Die Nationalmanschaft kann sicher wieder zur Weltspitze aufrücken. Ich hab den Eindruck, es herrscht ein neuer Geist in diesem Team. Das Zypern-Spiel gestern war sicher nicht berauschend. Aber solche Spiele hat es schon früher gegeben.
Knecko 16.11.2006
3. Hochleistungsgetriebe ?
---Zitat von sysop--- Die beste Länderspiel-Bilanz aller Zeiten im Rücken, die EM-Qualifikation vor Augen - Wohin führt der Weg der DFB-Elf? ---Zitatende--- Trotz alledem, nach dem gestrigen Spiel behaupte ich : Wir sind wieder am Boden der Realität - also auf der Ebene 1 - angelangt. Die Bilanz in diesem Jahr ist tatsächlich erstaunlich gut : 2 Niederlagen (beide gegen Italien....) 2 Unentschieden 16 Siege (inkl. dem 13:0 einem der höchsten Siege überhaupt) Aber man hat gegen Zypern sehr genau gesehen, dass "The Mannschaft" nur funktioniert, wenn alle ersten 11 an Bord sind. Bzw. - um hier mal meine wirklich sehr gut analytisch denkende und mit gutem Fußball-Sachverstand ausgestattete Frau zu zitieren - alle bis auf Ballack, der mehr schadet, als nutzt! Aber mal der Reihe nach : Bernd Schneider : Ohne ihn geht es einfach nicht. Er ist das wichttigste Bindeglied von unserer Elf. Nur durch Bernd ist "The Mannschaft" zu einer Einheit geworden. Er ist der Rackerer, der allen anderen die nötigen Freiräume verschafft, die sie zur Entfaltung ihres Spieldranges auch benötigen. Frings und Schweinsteiger profitieren am meisten von der Omnipräsenz von Bernd S. Timo Hildebrand : Er ist nicht wirklich die Nr. 2 im deutschen Tor. Solche Fehler - wie gestern - dürfen einem Torwart der Nationalelf nicht passieren. Wir haben schon immer schwierige Charaktere, als Torwart gehabt. Aber alle wirklich guten Torhüter waren auch immer der Rückhalt und die Stütze der gesamten Verteidigung. Ein etwas besserer 0815-Torwart wie Herr Hildebrand, der - kaum ist seine Position als Nr. 2 mal vakant - gleich anfängt zu weicheiern, der ist nicht dafür geboren. Michael Ballack : Regisseur ???? Niemals !!!! Auch wenn alle jetzt sagen, dass wir ohne Ballack verloren hätten. Aber das ist nicht so. Was haben wir denn von ihm als Regisseur gesehen ? Ballkontakte von ihm, außer nach Standardsituationen, waren eher selten zu verzeichnen. Gegen Spielende hat er sich als (Kopfball-)Torjäger probiert. Dabei aber leider dabei vergessen, dass er auch einen Fuss zum Flanken schlagen und schießen hat. Borowski hätte das besser gelöst. Fazit : Unsere Elf ist ein gut funktionierendes Hochleistungsgetriebe, mit allen dazugehörigen Schwächen.

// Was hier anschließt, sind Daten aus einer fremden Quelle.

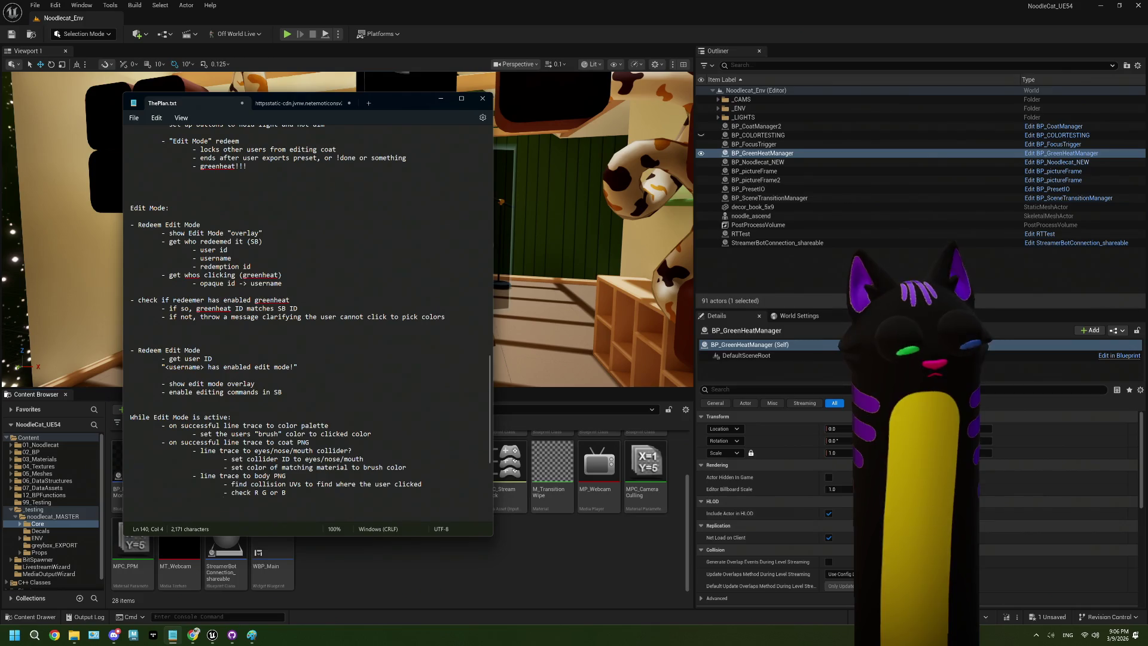
pyautogui.write('- set')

Sobald ein Rädchen nicht mehr ordnungsgemäß arbeitet, steht das Getriebe still ! Gruß Knecko
isidorus, 16.11.2006
4.
---Zitat von sysop--- Die beste Länderspiel-Bilanz aller Zeiten im Rücken ---Zitatende--- Zählt das Zypern-Spiel eigentlich dazu? :-) Nein, ernsthaft: Wohin soll der Weg schon führen? Deutschland qualifiziert sich für EMs bzw. WMs und ist jedesmal Titelanwärter. 2008 traue ich Ihnen den Titel zu. Und bei allem Gejammere: Das ist Meckern auf höchstem Niveau! Bitte mal den Blick zu uns nach Österreich werfen, wo die Klubs international keine Rolle mehr spielen und die Nationalmannschaft gegen Kanada nicht mehr nur im Eishockey verliert, sondern neuerdings auch beim Fußball.
DJ2002dede, 16.11.2006
5.
---Zitat von sysop--- Die beste Länderspiel-Bilanz aller Zeiten im Rücken, die EM-Qualifikation vor Augen - Wohin führt der Weg der DFB-Elf? ---Zitatende--- Zur Weltspitze fehlt doch noch so einiges.